Is Happiness a Choice?

Yesterday morning, I was putting myself through some tough one-legged exercises concocted by the brilliant Kimi Ora Fitness when I somehow found myself dancing in between sets. It kinda struck me that I felt happy.

And THEN it struck me that wasn't it very odd indeed that I was consciously thinking about the fact that I was feeling happy.

In true Jess form, I spent a lot of time pondering the fact that I "shouldn't" have even noticed happiness. It "should" just be.

Don't you think its funny how happiness looks different on every single one of us, and it will feel different to all of us, and that we can't REALLY quantify it or measure it or do anything with it except revel in its presence when it chooses to arrive.

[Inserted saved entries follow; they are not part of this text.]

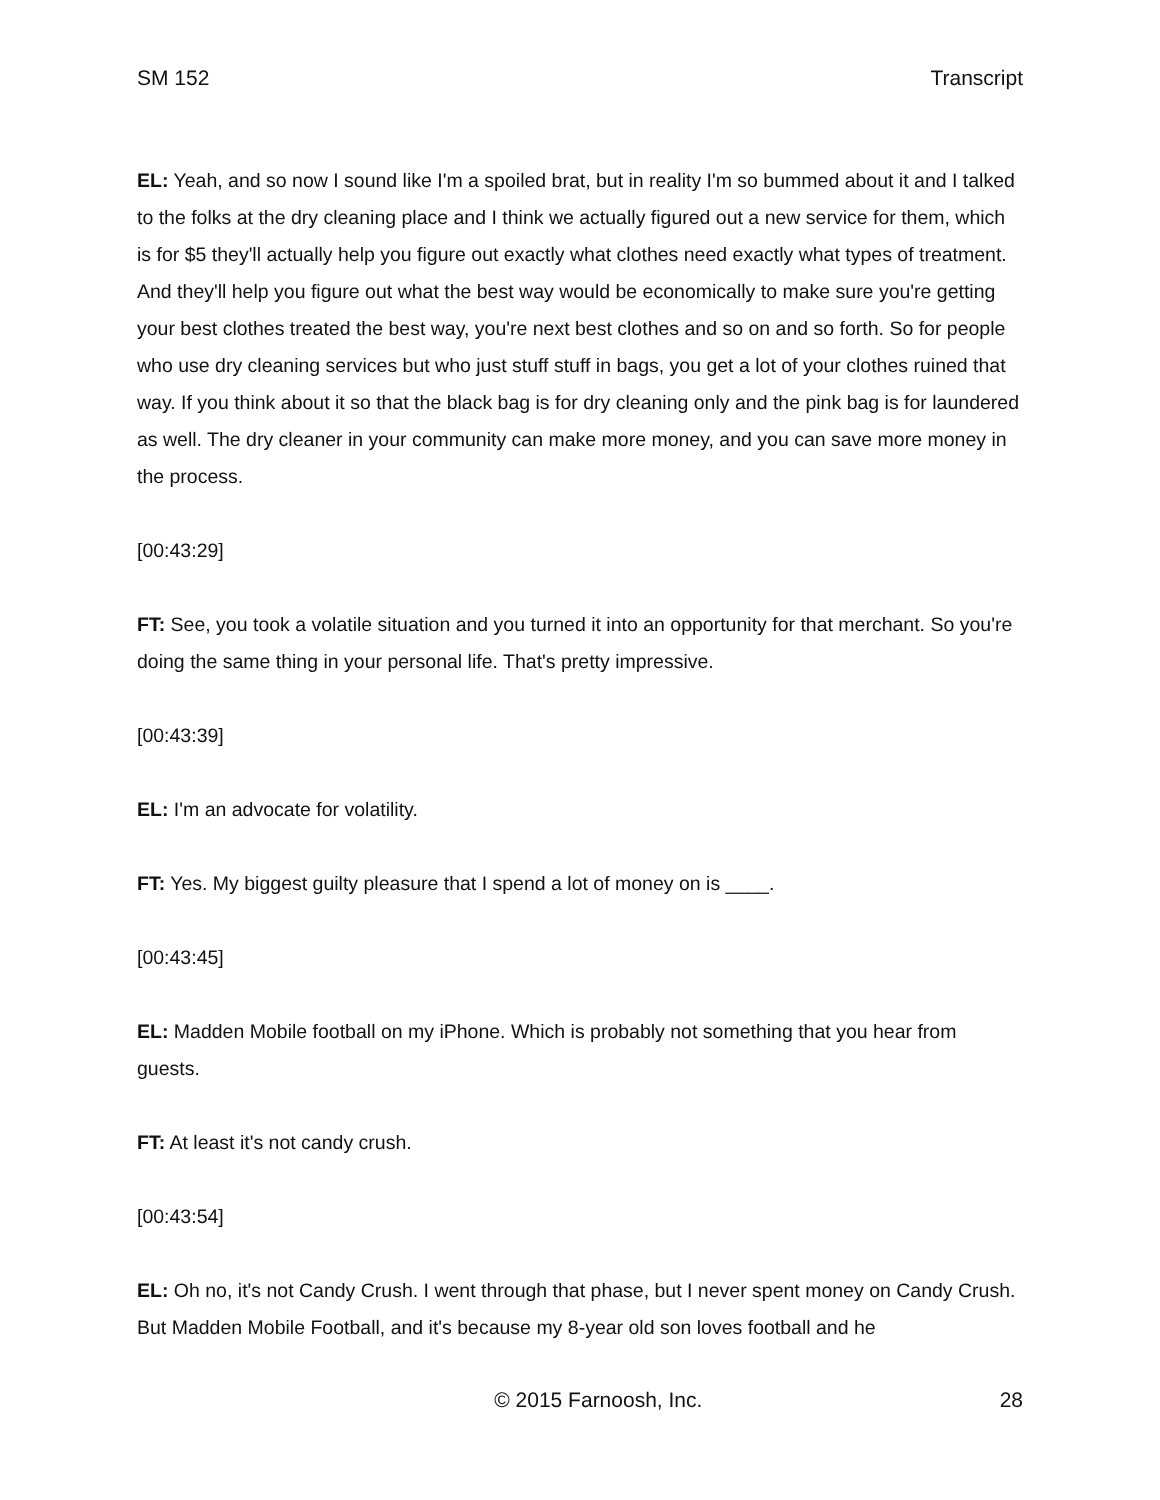SM 152 Transcript
EL: Yeah, and so now I sound like I'm a spoiled brat, but in reality I'm so bummed about it and I talked to the folks at the dry cleaning place and I think we actually figured out a new service for them, which is for $5 they'll actually help you figure out exactly what clothes need exactly what types of treatment. And they'll help you figure out what the best way would be economically to make sure you're getting your best clothes treated the best way, you're next best clothes and so on and so forth. So for people who use dry cleaning services but who just stuff stuff in bags, you get a lot of your clothes ruined that way. If you think about it so that the black bag is for dry cleaning only and the pink bag is for laundered as well. The dry cleaner in your community can make more money, and you can save more money in the process.
[00:43:29]
FT: See, you took a volatile situation and you turned it into an opportunity for that merchant. So you're doing the same thing in your personal life. That's pretty impressive.
[00:43:39]
EL: I'm an advocate for volatility.
FT: Yes. My biggest guilty pleasure that I spend a lot of money on is ____.
[00:43:45]
EL: Madden Mobile football on my iPhone. Which is probably not something that you hear from guests.
FT: At least it's not candy crush.
[00:43:54]
EL: Oh no, it's not Candy Crush. I went through that phase, but I never spent money on Candy Crush. But Madden Mobile Football, and it's because my 8-year old son loves football and he
© 2015 Farnoosh, Inc. 28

Some people say that happiness is a choice, and I personally think that this is total bollocks. Having lived with depression, "choosing" to be happy was not a simple one-off decision but rather a complex concoction of coping mechanisms that I had to introduce steadily so as not to overload my already exhausted being. It was a long and arduous process and not one that I wish to have to go through again.

Thinking positive thoughts is an easier feat for someone who is ALREADY in a happy state. Less easy for someone being utterly crushed by a feeling of an elephant sat on their chest and fog clouding their vision.

I've come to realise that I just #feelmyfeelings in an overwhelming fashion whether they are good or bad.

I'd be keen to know whether you think happiness is a "conscious" and overwhelming thing for you, or rather, is it something that creeps up on you in a more subtle contentedness? Some food for thought.